--- EXCERPT TO READ ---
····················

Steven asked for per group periods in order to get closer to RMA or EDF
scheduling.

Use the fancy new hrtimers to provide a per group period

Signed-off-by: Peter Zijlstra <a.p.zijlstra@chello.nl>
---
 include/linux/sched.h    |    2 
 kernel/sched.c           |  225 +++++++++++++++++++++++++++++++++++++++++------
 kernel/sched_rt.c        |   61 ++++++------
 kernel/sysctl.c          |    2 
 kernel/time/tick-sched.c |    5 -
 5 files changed, 232 insertions(+), 63 deletions(-)

Index: linux-2.6/include/linux/sched.h
===================================================================
--- linux-2.6.orig/include/linux/sched.h
+++ linux-2.6/include/linux/sched.h
@@ -230,8 +230,6 @@ static inline int select_nohz_load_balan
 }
 #endif
 
-extern unsigned long rt_needs_cpu(int cpu);
-
 /*
  * Only dump TASK_* tasks. (0 for all tasks)

····················

Saved data entries:

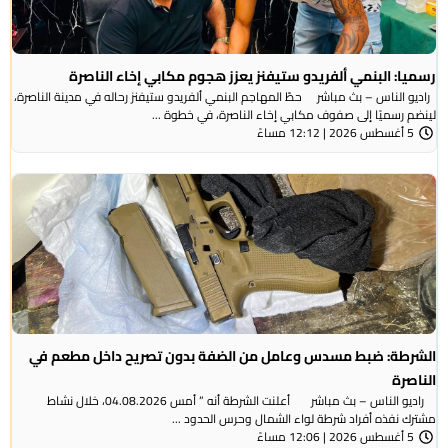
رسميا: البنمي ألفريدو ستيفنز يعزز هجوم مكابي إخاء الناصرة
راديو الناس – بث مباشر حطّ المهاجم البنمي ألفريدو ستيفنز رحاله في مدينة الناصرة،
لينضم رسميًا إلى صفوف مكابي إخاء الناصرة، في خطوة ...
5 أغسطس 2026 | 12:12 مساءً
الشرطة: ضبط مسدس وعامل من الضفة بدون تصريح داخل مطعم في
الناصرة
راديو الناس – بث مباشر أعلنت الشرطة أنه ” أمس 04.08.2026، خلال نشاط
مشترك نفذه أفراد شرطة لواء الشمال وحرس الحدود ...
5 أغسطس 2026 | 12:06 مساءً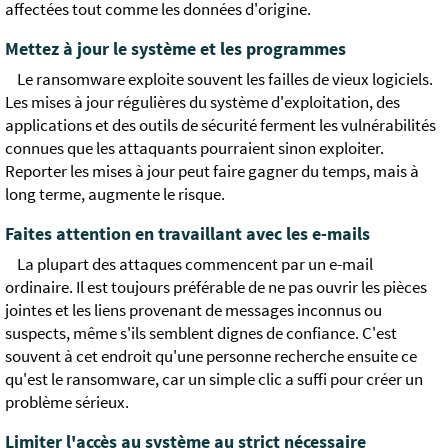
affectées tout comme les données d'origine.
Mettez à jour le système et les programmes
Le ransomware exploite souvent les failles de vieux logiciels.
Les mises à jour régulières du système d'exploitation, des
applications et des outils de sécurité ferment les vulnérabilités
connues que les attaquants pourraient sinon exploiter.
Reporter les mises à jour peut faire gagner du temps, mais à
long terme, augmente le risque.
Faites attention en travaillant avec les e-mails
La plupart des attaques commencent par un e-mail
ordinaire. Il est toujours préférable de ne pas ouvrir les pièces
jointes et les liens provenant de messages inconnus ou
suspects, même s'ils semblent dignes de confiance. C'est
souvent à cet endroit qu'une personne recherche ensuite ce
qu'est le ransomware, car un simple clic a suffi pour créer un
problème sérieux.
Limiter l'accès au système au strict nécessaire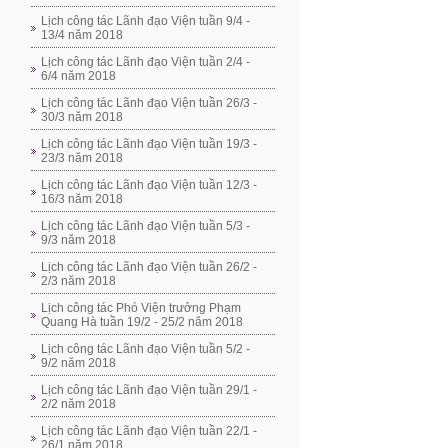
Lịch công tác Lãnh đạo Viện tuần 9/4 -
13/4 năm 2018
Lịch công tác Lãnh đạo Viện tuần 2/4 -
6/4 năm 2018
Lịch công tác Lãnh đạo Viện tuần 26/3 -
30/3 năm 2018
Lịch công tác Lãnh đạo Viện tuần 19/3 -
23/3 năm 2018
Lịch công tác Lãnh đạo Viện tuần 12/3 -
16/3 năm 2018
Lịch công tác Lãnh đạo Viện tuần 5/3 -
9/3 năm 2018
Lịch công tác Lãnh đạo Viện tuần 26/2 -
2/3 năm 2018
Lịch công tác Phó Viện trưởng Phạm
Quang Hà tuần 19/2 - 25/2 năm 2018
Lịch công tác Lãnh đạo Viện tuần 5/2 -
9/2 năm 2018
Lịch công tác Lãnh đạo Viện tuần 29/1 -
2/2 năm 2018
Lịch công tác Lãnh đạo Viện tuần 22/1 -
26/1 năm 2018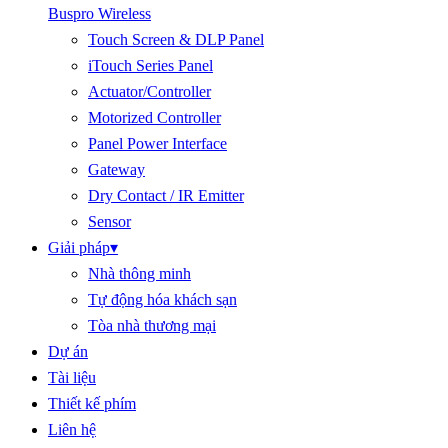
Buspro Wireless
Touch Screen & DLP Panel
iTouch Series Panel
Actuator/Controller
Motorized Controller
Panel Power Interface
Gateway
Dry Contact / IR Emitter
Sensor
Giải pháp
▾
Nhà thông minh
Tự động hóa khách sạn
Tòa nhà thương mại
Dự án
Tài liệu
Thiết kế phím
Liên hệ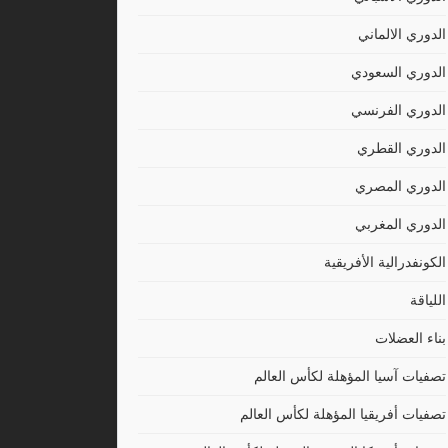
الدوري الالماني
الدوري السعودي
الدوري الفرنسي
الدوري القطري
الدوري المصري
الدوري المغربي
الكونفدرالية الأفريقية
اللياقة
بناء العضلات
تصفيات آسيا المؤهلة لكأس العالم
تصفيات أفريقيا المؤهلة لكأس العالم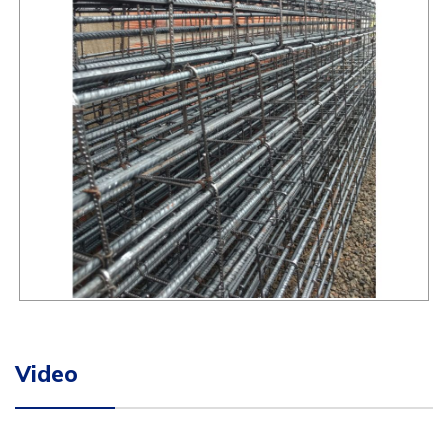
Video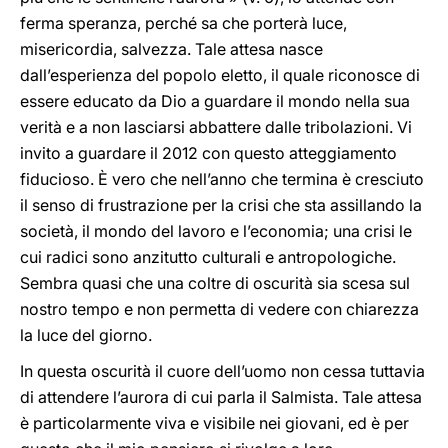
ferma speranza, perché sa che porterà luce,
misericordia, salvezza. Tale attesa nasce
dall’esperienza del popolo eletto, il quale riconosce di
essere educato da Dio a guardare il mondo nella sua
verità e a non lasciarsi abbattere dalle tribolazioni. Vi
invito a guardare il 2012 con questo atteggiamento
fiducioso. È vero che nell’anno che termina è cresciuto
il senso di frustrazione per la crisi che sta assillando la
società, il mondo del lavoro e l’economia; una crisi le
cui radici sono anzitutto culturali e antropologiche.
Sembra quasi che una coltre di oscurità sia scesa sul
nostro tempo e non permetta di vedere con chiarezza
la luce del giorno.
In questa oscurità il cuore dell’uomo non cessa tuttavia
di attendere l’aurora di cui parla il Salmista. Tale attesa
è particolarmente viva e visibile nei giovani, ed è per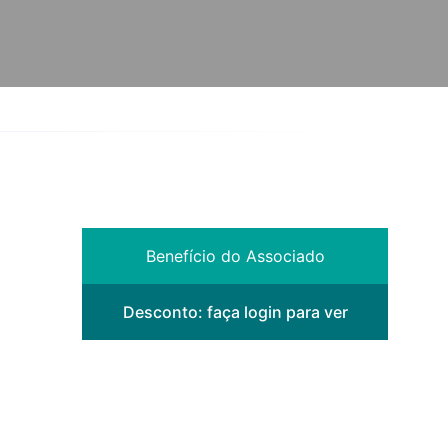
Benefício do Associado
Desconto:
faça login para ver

····················

--- WRITTEN TASK ---
List each file path that the change summary of the scheduler patch reports as modified. None of these items matter for the work here.

--- SOLUTION TO THIS EXERCISE ---
include/linux/sched.h
kernel/sched.c
kernel/sched_rt.c
kernel/sysctl.c
kernel/time/tick-sched.c